Rising volumes at the General Mills production facility in Cedar Rapids, Iowa, had put a strain on the warehouse that feeds raw materials to the plant. For one thing, the site was running short on storage space for the grains, liquids, and other ingredients needed to keep the production lines running. For another, the existing rack configuration was making it tough to maintain the first-in/first-out (FIFO) inventory flow essential to keeping ingredients fresh. Often, workers would grab whichever pallet was easiest to reach rather than the one that had been there the longest.
On top of that, General Mills was looking to switch to larger containers for transporting and storing ingredients, and the racks were presenting an obstacle.

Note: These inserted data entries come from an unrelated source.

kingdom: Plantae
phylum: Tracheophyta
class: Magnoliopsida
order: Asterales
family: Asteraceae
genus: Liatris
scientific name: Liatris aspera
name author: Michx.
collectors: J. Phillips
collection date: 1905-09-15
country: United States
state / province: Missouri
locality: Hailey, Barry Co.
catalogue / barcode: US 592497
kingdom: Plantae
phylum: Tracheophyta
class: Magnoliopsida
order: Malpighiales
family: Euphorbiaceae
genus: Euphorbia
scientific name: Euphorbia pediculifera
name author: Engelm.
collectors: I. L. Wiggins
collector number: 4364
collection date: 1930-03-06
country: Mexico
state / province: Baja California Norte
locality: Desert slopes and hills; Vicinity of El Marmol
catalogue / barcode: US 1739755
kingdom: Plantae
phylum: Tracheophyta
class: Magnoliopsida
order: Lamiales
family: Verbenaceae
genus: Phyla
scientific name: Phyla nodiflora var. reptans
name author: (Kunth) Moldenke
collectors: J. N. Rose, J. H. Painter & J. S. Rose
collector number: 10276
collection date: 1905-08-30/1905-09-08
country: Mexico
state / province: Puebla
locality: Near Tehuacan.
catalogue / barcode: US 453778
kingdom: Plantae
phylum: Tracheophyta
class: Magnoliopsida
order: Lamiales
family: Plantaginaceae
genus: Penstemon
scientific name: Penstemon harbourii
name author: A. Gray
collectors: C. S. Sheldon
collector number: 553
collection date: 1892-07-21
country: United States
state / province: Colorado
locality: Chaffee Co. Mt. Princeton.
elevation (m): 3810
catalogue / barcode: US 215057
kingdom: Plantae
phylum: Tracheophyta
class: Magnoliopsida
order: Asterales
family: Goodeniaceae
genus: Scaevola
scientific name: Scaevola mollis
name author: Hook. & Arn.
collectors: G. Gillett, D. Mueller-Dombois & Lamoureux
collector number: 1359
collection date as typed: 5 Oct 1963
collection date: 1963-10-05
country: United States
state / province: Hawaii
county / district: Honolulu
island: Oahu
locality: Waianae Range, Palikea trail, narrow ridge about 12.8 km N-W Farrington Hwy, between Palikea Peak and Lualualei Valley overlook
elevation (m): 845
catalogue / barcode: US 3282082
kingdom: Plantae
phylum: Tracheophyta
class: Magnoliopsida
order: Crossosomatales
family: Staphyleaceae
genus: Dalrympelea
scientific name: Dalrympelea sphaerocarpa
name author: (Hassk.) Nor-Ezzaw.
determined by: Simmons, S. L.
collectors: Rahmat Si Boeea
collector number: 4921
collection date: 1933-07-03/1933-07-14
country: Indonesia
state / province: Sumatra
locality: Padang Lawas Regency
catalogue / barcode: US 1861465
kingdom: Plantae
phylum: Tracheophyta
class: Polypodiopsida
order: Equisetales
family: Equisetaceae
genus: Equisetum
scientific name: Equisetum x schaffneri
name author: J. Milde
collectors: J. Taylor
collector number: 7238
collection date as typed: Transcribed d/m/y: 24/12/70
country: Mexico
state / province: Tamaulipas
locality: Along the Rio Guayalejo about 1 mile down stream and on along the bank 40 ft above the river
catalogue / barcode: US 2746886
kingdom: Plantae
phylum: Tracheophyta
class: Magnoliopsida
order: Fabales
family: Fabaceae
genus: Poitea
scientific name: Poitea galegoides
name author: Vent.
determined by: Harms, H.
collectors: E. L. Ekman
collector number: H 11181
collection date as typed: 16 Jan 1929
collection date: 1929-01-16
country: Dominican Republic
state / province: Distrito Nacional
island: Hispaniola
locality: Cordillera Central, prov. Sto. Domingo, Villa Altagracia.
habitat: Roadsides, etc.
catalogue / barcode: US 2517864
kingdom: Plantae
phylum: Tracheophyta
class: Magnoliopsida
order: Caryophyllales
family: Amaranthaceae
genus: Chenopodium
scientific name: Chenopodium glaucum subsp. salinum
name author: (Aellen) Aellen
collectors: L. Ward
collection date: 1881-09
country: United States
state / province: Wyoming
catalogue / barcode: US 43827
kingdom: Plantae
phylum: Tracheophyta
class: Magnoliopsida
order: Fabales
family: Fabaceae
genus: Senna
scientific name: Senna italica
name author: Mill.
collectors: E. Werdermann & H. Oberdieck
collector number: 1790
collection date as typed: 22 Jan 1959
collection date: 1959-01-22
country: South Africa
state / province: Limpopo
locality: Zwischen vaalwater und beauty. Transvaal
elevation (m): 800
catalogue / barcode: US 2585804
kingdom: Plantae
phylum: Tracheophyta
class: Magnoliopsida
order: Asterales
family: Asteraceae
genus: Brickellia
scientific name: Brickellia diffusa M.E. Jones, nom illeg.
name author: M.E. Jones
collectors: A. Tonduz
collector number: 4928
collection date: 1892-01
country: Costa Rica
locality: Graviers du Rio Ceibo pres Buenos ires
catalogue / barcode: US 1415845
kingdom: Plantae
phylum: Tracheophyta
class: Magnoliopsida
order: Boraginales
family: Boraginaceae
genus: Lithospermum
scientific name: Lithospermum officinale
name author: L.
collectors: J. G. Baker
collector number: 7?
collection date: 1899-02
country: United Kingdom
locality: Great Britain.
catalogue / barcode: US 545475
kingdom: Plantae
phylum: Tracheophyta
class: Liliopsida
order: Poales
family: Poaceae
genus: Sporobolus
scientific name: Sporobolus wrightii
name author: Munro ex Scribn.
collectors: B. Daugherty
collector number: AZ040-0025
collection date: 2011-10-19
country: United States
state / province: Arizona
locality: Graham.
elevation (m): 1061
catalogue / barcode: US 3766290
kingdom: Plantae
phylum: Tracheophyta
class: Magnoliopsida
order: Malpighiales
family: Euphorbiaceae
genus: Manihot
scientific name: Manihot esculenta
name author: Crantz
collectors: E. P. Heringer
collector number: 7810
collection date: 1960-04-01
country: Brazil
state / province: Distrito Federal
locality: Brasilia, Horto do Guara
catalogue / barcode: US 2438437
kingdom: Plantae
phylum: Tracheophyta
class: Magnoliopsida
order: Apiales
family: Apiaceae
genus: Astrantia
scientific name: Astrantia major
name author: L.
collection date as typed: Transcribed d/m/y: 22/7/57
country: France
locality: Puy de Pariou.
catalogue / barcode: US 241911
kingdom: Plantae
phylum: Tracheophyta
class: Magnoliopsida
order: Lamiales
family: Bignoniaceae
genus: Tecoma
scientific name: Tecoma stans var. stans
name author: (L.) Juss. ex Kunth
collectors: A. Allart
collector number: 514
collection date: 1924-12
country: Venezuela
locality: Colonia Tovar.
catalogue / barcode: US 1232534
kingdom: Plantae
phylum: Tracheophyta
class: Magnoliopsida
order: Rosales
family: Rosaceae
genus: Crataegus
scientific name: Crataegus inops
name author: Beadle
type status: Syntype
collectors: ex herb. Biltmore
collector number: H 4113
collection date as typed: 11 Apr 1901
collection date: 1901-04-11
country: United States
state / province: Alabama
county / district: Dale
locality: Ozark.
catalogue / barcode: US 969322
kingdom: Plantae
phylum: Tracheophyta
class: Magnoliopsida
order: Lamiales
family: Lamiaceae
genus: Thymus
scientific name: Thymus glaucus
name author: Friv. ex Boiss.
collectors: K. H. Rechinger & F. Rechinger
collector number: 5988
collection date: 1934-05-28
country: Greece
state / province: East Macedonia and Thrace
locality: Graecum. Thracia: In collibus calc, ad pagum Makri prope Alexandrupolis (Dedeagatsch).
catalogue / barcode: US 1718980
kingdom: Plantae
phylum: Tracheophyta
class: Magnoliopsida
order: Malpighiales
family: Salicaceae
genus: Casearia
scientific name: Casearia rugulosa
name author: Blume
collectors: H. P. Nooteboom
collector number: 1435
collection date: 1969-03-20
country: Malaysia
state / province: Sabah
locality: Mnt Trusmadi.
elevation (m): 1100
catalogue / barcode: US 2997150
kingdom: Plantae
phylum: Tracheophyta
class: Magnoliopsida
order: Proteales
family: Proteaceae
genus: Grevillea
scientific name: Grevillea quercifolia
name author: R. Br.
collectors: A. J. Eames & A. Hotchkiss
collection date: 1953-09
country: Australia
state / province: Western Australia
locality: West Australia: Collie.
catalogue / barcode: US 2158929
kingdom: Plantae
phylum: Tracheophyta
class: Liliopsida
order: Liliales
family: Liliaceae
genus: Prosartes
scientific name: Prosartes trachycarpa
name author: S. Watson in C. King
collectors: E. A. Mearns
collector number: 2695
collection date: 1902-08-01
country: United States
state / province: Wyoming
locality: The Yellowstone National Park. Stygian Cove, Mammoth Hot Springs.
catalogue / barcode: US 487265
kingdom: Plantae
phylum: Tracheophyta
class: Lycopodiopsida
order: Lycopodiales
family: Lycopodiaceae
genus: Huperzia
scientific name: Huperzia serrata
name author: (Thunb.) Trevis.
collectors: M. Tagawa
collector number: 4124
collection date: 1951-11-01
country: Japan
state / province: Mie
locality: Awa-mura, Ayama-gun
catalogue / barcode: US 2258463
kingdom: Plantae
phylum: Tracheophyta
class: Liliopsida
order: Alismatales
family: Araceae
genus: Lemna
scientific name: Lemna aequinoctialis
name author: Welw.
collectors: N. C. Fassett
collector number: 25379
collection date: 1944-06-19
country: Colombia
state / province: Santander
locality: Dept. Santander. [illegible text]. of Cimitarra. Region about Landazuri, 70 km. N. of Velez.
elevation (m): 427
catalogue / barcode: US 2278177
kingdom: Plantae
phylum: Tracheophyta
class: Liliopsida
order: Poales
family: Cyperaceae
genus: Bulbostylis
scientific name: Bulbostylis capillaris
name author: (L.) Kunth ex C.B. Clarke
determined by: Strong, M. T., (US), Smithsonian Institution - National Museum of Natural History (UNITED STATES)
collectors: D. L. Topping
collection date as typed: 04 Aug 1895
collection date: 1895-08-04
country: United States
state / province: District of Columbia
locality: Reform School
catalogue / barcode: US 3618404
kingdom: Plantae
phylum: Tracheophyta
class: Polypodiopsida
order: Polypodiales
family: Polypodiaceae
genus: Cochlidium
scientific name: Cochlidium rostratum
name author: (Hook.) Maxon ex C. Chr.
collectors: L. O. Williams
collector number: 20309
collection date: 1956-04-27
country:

"We have gotten away from using 50-pound bags of grain and have gone to the use of Super Sacks, which can hold 3,000 pounds of product apiece," explains Scott Ladwig, inventory analyst at General Mills. While switching to the larger containers has allowed General Mills to make better use of trailer space and reduced the amount of handling required, the Super Sacks initially posed a problem for storage. The racks in the warehouse were configured for standard-sized 40- by 48-inch pallets, which could not accommodate the larger containers.
In this case, neither expanding the existing storage facility nor moving to off-site storage was an option, "We needed to find an answer within the four walls," says Ladwig.
Working with material handling equipment distributor RMH Systems, General Mills installed new flow racks and pushback racks from Steel King that could accommodate both Super Sacks and large liquid containers in 1,500 optimized storage locations.
For the flow racks, the company chose Steel King's Model SK 3400 racks, which are configured to hold products seven to 10 pallets deep, three to four levels high. At 52 to 56 inches wide and up to eight feet tall, the rack bays are easily able to accommodate the Super Sacks. Lift trucks load items into the back of the racks, where they are set on declined rails that allow the pallets to gently roll forward to the front of the racks. Entry guides help forklift operators place loads accurately, while reinforced rail side channels keep pallets positioned properly.
When ingredients are needed for production, a lift truck is dispatched to remove a pallet from the front of the rack, causing the pallets behind it to slide forward. This assures that all products in the racks are easily accessible and ensures adherence to the FIFO inventory flow policy.
Along with the flow racks, General Mills installed three sections of Model SK 3600 pushback racks in the facility. These racks, which are also designed to hold the larger containers, are configured four high and four deep. Pallets here are stored behind one another on nested carts. As with the flow racks, inclined rails rely on gravity to keep products positioned at the front of the racks. However, unlike the flow racks, the pushback racks are loaded and unloaded from the same side, eliminating the need for a travel aisle at the back of the racks. As a lift truck operator deposits a pallet, he or she uses the load to gently push back the existing pallets to create needed space.
By installing the new racks, the Cedar Rapids plant was able to boost its inventory density by about 20 percent while reducing the rack system's footprint. This allows the facility to store a higher volume of total product, which has helped it keep up with the increased demands of production. With the deep-lane storage, aisles have been eliminated. As a result of all these improvements, space has been freed up for the storage of other, nonfood items, such as corrugated.
"The wider racks give us plenty of elbow room for even-wider pallets," says Ladwig. "We have been able to condense everything into a safe, organized, neater system that provides a cleaner line of sight for all of our products. It has really been instrumental for us."
Ladwig adds that General Mills is so pleased with the new racks that the company is now looking to install them at a facility in Joplin, Mo.